Eltern bekommen Schadenersatz für ungewolltes Kind

Dem Gynäkologen bei Behandlung ein Fehler unterlaufen

Eltern können wegen einer ungewollten Schwangerschaft nach einer fehlerhaften Verhütungsbehandlung vom Frauenarzt den gesamten Unterhalt für ihr Kind verlangen. Nach einem Urteil des Bundesgerichtshofs (BGH) vom 14. November 2006 gilt dies nicht nur für die Mutter und ihren Ehemann, sondern auch für ihren nicht verheirateten Partner. Damit gab das Karlsruher Gericht einer 25-jährigen Frau aus dem Raum Waldshut-Tiengen (BadenWürttemberg) Recht, die - auch im Namen den nichtehelichen Vaters - auf Schadenersatz geklagt hatte. (Az: VI ZR 48/06 vom 14. November 2006)

Die junge Frau hatte sich vor vier Jahren ein lang wirkendes Verhütungsmittel - ein Plastikröhrchen - oberhalb der Armbeuge einsetzen lassen, war aber trotzdem schwanger geworden, weil ihrem Gynäkologen bei der Behandlung ein Fehler unterlaufen war. Der Nachwuchs aus der gerade ein halbes Jahr alten Partnerschaft kam ihr ungelegen, weil sie einen Job als Erzieherin in der Schweiz antreten wollte. Nun muss der Mediziner bis zum 18. Lebensjahr des heute dreijährigen Jungen Unterhalt zahlen; derzeit sind dies annähernd 600 Euro im Monat, abzüglich des Kindergeldes.

Mit dem Urteil erweitert der BGH seine langjährige Rechtsprechung zur Haftung des Arztes für Fehler, die zu einem ungewollten Kind führen.
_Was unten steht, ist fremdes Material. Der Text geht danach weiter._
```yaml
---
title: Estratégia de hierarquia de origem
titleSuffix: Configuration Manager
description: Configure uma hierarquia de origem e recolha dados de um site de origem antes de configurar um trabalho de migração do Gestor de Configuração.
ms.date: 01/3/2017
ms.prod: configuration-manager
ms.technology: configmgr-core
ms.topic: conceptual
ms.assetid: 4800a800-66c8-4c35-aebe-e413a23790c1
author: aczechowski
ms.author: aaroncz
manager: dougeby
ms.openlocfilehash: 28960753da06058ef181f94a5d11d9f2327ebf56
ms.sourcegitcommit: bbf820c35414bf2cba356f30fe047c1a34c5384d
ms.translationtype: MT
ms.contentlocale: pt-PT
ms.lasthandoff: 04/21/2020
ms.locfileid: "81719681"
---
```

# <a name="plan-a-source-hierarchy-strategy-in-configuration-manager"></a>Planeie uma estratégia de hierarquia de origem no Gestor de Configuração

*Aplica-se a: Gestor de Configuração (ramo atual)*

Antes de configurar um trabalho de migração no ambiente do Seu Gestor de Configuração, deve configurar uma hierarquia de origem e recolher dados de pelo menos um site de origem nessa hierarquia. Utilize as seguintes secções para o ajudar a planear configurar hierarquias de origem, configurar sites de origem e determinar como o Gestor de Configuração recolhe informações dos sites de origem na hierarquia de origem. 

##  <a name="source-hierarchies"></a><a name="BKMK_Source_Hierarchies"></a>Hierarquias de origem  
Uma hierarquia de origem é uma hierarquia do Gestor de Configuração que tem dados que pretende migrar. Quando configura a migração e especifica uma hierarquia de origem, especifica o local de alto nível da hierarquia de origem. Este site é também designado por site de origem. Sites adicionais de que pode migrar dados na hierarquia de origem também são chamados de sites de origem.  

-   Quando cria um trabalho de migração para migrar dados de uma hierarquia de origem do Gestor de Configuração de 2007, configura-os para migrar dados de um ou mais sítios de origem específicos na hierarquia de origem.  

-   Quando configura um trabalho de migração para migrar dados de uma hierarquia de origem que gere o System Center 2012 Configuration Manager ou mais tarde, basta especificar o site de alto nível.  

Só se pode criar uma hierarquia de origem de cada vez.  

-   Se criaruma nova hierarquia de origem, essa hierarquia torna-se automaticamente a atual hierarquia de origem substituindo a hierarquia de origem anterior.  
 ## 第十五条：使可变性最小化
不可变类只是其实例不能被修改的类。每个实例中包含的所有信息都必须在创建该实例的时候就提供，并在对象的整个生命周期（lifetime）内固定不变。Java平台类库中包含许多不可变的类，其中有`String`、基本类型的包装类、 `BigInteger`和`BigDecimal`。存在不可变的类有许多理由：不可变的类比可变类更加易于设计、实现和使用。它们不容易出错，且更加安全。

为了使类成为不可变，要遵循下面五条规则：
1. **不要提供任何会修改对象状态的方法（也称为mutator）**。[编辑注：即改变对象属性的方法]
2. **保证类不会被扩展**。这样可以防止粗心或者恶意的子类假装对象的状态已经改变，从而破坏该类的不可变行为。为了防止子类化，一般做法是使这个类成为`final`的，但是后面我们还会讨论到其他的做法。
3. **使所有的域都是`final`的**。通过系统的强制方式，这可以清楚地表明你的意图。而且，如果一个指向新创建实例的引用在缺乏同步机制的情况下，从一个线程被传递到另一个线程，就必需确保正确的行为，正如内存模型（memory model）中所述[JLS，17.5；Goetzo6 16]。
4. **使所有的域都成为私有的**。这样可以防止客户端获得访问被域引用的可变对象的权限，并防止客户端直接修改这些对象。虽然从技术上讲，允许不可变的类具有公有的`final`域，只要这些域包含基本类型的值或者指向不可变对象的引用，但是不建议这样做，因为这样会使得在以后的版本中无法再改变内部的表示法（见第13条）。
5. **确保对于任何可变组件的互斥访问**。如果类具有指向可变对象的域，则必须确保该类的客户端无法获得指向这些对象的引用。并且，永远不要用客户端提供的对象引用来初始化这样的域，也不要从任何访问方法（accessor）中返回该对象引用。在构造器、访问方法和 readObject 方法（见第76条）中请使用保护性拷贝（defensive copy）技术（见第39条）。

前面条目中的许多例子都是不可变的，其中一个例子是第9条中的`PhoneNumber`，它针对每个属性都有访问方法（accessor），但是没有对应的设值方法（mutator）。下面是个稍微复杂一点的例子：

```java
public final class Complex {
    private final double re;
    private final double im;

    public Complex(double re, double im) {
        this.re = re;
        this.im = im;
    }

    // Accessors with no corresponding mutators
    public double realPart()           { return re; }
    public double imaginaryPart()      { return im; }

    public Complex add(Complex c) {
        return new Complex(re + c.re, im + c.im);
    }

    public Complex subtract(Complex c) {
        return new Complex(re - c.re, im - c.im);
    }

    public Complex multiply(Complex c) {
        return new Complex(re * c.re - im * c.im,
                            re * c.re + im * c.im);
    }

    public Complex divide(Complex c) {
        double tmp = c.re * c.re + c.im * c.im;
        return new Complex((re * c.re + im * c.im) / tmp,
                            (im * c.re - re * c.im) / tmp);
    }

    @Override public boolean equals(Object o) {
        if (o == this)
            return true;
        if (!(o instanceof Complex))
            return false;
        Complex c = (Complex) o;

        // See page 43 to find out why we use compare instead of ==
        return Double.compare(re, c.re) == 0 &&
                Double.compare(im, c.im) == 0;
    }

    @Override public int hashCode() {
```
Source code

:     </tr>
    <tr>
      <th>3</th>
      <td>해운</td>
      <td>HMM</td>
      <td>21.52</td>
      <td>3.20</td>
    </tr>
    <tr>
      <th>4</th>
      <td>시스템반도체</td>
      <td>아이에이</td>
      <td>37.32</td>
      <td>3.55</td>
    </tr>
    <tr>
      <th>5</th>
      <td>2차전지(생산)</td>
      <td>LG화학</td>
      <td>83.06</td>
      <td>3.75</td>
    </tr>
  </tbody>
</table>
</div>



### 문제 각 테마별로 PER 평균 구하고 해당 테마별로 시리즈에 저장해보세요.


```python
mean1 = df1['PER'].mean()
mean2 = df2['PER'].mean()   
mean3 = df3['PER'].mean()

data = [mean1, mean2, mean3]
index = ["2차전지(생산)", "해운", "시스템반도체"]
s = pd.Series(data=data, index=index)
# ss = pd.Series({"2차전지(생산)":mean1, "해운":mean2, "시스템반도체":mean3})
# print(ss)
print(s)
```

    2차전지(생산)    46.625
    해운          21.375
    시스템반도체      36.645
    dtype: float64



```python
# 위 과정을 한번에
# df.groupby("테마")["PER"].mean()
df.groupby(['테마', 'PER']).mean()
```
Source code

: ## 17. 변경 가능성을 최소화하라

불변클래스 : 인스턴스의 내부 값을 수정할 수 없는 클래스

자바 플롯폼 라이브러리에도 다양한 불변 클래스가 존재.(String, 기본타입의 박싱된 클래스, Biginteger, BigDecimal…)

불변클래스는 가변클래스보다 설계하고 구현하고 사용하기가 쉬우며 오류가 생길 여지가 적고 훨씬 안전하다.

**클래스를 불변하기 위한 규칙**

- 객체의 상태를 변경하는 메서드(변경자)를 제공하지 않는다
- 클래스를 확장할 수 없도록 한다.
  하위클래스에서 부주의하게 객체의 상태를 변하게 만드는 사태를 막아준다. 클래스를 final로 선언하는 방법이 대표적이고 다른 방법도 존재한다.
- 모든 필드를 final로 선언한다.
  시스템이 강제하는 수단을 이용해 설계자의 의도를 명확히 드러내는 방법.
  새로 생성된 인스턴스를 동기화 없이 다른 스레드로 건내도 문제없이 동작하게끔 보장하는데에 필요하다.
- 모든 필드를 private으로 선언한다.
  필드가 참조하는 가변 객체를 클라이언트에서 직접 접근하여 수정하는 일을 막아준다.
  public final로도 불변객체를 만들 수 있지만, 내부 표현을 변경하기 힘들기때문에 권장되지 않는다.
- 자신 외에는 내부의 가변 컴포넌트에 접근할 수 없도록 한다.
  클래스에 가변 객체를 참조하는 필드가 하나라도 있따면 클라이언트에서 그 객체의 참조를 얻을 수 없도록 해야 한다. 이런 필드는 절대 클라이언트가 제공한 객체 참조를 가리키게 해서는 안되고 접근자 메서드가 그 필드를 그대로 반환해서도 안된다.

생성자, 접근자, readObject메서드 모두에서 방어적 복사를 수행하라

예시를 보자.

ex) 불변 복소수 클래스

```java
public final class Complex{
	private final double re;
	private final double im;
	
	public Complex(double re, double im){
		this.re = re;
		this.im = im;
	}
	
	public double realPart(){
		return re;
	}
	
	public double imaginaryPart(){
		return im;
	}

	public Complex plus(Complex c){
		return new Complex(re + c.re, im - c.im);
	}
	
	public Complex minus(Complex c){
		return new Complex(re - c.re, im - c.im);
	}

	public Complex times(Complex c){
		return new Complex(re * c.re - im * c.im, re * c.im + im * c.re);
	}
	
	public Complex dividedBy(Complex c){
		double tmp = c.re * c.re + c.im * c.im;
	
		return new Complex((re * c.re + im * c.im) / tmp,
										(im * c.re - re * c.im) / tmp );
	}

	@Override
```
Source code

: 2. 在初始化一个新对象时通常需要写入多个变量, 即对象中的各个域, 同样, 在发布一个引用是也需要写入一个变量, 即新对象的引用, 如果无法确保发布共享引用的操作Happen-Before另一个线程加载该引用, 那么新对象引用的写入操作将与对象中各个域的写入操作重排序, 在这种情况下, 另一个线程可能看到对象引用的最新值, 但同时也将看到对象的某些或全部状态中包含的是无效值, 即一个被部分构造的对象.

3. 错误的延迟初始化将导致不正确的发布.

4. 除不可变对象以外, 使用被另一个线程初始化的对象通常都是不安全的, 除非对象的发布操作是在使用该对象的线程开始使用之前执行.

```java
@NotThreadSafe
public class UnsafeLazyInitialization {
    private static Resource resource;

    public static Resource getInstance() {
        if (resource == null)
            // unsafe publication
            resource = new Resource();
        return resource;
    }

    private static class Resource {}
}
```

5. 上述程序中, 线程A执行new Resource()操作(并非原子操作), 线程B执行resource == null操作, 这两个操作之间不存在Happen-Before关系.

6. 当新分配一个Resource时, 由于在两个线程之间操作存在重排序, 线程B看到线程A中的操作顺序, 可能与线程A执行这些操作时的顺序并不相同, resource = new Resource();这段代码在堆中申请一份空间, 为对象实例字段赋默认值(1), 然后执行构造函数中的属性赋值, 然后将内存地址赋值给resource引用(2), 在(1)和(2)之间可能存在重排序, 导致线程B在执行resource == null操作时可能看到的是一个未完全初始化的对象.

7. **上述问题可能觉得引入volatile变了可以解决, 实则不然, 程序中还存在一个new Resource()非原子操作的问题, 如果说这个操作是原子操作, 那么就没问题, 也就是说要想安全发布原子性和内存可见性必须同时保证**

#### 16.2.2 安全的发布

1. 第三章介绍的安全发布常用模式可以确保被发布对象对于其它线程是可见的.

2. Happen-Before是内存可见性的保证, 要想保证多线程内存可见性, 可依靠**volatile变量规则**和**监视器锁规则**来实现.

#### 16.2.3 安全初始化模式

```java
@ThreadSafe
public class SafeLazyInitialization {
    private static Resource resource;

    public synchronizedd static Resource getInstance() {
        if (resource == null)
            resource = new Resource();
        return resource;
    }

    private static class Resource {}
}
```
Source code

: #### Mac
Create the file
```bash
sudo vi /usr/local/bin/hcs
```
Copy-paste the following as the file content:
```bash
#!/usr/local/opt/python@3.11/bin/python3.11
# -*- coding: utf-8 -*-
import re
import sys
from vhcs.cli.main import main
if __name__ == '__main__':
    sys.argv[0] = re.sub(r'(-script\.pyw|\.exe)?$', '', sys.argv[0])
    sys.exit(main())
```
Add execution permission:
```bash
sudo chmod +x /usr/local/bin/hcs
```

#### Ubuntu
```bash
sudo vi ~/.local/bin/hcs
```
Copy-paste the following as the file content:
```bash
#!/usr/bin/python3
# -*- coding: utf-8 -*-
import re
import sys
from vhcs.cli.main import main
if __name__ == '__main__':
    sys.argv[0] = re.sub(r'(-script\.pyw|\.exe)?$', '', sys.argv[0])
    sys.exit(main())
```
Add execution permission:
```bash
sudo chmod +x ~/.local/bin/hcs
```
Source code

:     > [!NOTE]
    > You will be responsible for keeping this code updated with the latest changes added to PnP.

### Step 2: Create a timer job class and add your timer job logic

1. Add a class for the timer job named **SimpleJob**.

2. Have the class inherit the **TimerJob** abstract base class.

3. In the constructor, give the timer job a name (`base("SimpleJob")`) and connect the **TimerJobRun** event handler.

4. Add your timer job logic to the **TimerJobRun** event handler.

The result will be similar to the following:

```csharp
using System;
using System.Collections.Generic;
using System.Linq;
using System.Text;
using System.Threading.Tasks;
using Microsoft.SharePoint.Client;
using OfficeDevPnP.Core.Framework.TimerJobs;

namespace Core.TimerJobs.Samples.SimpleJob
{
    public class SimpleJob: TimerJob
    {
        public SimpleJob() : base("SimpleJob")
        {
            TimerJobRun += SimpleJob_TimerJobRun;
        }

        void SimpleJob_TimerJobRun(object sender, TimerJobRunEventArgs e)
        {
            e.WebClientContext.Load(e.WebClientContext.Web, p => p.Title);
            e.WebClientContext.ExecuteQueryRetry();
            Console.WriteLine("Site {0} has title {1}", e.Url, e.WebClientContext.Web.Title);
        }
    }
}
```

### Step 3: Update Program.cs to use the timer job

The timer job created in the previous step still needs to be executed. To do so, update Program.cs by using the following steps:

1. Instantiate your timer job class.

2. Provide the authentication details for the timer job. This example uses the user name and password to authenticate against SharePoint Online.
Der Vertrag zwischen einer Patientin, die sich zur Verhütung einer Schwangerschaft behandeln lasse, und ihrem Arzt diene auch dem Schutz ihres jeweiligen nichtehelichen Partners vor Unterhaltsansprüchen aus einer nicht geplanten Schwangerschaft, heißt es in der Mitteilung des Gerichts. Damit kann auch der nicht verheiratete Vater seine Unterhaltszahlungen beim Arzt einklagen.

In der mündlichen Verhandlung hatte sich BGH-Vizepräsidentin Gerda Müller gegen immer wieder geäußerte Kritik an der Rechtsprechung ihres Senats zum «Kind als Schaden» gewandt. «Nicht die Existenz des Kindes stellt einen Schaden dar, wohl aber sein Unterhaltsbedarf», stellte die Juristin klar. Im Urteil bekräftigte das Gericht, dass der Arzt haftet, wenn der unverhoffte Nachwuchs die gegenwärtige berufliche Planung einer jungen Frau durchkreuzt - auch dann, wenn ihre künftige Familienplanung noch nicht absehbar und damit ein späterer Kinderwunsch möglich sei. Die Anwältin des Arztes hatte argumentiert, die Frau hätte - wäre sie später entsprechend ihrer Planung schwanger geworden - ohnehin für den Unterhalt aufkommen müssen.

Nach der bereits zweieinhalb Jahrzehnte alten und vom Bundesverfassungsgericht abgesegneten Rechtsprechung des BGH werdensolche Schadenersatzansprüche grundsätzlich auch bei fehlgeschlagener Sterilisation und falscher genetischer Beratung gewährt. Auch bei erfolglosen Abtreibungsversuchen sind Ansprüche denkbar, allerdings nur unter eingeschränkten Bedingungen.